Rhys played with the rusted perfection of a man who once knew well the lay of the strings. The shimmer of the music filled the room. By some trick of light, it seemed as if Rhys’s mask dissolved into shadow and he sat as whole as any man. She saw clearly for the first time the strong, stunning beauty of the man—how breathtakingly handsome he must have been, before all this.
Now in their bed with her hand pressed against his heart she stared at the skin of the right side of his face, bubbled and boiled and swirling on his bones. She thought about her sister Cairenn. Cairenn was the one to whom all eyes turned wherever they traveled. The Widdy Peggeen sewed finer clothes for Cairenn than any other. Old Seamus gave Cairenn the best of the catch. Aileen imagined what would happen if Cairenn were ever afflicted like this. She imagined her sister’s bewildered confusion if the approval of the world suddenly turned to disgust for no more reason than the onset of a rash.
Rhys shifted beneath her hand. She loosened her palm and let her fingers trail down the ripples of his abdomen. His hand came up from under the covers to cup her breast. He moved closer and laid his hot lips upon her shoulder. The furs shifted, cold air sifting in, then closed again to contain them in their cocoon of warmth.
She breathed a happy sigh and knew there would be no more sleep this morning. His hands worked their magic upon her without a word spoken between them. So much warmth, so much comfort, with fur tickling her nipples and his hair soft upon her belly, flesh sliding against flesh. She found herself dreamily spreading her legs as he eased himself between her thighs until she gasped with the pleasure of it. She wrapped her arms around him, loving the rhythm of his movements, loving what little surrender he ceded when his hands flexed over her hips, when all spiraled out of control into that blinding white light.
Aye, Rhys . . ..
She lay in abandon while he lifted himself off her. She felt something soft trail across her lips.
She blinked her eyes open. The light of the smoke–hole gleamed like a halo around his black hair. His finger stroked her lower lip, back and forth, back and forth, a slow tender stroking, his gaze intense on what he was doing. Air frozen in her lungs, she willed him to raise those shuttered blue eyes as the moment stretched.
Kiss me, Rhys. Kiss me.
She lifted a heavy arm and curled it around his neck, urging him down with the lightest pressure. She arched her neck and lifted her lips toward him.
Kiss me.
His finger trailed off her lips, down her chin, then away from her. The bed moved as he shifted his weight and flapped the blanket back. The chill air seeped in and destroyed the warm cocoon. He swung his legs over the bed, padded naked toward the door, and splashed his face with water from the bowl on the table.
She lay back against the pillow staunching a prickle of disappointment.
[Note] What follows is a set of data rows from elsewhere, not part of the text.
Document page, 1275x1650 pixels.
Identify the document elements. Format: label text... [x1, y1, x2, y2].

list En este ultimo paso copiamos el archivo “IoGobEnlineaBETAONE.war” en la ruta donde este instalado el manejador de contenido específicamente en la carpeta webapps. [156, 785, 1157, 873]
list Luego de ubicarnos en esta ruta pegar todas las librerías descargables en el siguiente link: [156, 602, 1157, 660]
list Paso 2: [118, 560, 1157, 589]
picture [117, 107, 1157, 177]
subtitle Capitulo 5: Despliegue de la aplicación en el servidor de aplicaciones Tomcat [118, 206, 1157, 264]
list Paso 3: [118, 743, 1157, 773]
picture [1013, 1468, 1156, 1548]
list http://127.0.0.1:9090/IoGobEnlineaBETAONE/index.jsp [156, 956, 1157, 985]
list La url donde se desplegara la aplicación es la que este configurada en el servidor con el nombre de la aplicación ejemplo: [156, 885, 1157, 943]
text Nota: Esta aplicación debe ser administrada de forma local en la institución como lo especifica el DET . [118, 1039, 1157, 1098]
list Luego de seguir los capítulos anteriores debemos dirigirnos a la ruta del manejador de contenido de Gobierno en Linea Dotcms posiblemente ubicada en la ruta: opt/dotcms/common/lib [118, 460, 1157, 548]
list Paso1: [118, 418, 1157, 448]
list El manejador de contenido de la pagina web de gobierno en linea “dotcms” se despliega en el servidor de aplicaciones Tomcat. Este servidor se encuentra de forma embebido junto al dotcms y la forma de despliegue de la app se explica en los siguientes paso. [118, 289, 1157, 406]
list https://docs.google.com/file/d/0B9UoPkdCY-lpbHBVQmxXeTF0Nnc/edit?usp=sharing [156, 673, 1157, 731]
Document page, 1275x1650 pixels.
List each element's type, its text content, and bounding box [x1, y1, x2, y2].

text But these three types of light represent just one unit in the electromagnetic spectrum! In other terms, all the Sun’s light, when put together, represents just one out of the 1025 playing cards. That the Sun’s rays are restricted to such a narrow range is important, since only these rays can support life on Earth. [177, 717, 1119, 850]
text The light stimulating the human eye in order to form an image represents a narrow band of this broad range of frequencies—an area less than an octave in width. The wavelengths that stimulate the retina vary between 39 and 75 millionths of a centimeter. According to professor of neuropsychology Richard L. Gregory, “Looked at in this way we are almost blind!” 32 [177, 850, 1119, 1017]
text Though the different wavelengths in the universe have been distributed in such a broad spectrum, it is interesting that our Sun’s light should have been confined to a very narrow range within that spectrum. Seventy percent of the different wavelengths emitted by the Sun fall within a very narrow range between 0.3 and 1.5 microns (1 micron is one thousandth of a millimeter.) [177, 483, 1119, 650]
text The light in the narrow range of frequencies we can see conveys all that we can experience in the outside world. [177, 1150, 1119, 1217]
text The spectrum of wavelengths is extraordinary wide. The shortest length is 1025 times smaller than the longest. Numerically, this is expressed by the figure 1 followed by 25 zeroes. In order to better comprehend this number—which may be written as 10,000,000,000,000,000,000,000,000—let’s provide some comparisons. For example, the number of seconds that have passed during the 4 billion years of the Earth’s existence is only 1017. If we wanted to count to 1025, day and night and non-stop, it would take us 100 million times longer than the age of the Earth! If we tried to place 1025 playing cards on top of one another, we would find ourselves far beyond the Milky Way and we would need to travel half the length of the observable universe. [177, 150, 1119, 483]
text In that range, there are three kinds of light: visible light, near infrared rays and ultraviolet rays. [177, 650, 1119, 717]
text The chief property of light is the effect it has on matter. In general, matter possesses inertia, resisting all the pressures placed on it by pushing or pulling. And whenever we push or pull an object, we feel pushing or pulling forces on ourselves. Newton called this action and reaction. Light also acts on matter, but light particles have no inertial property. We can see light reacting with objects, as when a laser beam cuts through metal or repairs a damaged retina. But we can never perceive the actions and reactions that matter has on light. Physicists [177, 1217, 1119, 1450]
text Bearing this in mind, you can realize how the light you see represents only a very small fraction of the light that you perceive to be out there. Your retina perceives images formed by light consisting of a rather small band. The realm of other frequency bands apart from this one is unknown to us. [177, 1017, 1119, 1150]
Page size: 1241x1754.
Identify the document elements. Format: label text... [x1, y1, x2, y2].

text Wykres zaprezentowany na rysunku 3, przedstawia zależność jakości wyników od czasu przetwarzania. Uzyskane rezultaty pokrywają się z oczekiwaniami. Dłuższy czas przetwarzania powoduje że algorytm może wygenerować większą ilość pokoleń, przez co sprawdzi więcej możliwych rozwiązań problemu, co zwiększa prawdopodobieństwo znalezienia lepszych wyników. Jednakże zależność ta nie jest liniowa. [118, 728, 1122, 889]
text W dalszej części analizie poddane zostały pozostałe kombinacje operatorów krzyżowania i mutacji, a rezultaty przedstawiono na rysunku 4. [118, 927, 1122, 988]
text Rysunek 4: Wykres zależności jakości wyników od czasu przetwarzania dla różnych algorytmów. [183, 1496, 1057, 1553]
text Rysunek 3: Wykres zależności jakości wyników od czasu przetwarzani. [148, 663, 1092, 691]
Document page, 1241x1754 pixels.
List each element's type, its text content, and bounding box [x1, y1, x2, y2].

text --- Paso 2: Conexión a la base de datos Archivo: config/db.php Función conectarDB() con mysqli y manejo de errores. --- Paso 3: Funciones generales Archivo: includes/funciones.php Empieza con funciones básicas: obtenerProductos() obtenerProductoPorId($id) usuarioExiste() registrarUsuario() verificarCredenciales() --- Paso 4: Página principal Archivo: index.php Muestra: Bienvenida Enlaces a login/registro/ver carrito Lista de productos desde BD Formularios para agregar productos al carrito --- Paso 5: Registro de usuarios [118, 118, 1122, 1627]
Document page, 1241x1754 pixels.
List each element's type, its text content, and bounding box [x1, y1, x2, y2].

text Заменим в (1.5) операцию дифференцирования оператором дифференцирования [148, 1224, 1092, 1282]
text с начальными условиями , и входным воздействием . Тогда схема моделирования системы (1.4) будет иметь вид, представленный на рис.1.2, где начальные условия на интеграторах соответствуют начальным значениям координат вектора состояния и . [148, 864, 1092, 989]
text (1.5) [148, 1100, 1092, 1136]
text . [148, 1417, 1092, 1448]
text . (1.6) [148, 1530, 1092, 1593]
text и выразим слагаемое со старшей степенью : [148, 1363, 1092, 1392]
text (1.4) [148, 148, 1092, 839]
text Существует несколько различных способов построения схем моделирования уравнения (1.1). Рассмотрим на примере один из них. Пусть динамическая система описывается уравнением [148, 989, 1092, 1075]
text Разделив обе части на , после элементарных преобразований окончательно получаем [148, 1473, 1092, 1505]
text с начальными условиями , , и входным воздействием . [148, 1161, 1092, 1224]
The morning was over. Now the day would begin, with all its duties. Now, they’d both put on their masks. She had never known it possible for a man and woman to lay flesh to flesh, cock to womb, their legs entwined like so much fishing rope, and still not be joined at the heart.
She pitied the woman who would dare to love Rhys ap Gruffydd.
She sat up and dug under the pillow for her undertunic. “I wonder if that ewe had her lamb by now,” she said, to fill the silence as they dressed. “Last night, Dafydd told me that her pains had begun.” She eyed him as he pulled on a shirt over his
braies.
“Will you be going boar–hunting again today?”
“No. To the castle.”
“Again?” She winced as she set her feet upon the cold flagstones. “The master mason isn’t due for three weeks at least, and you and Dafydd have talked of nothing else since St. Agnes’s day.”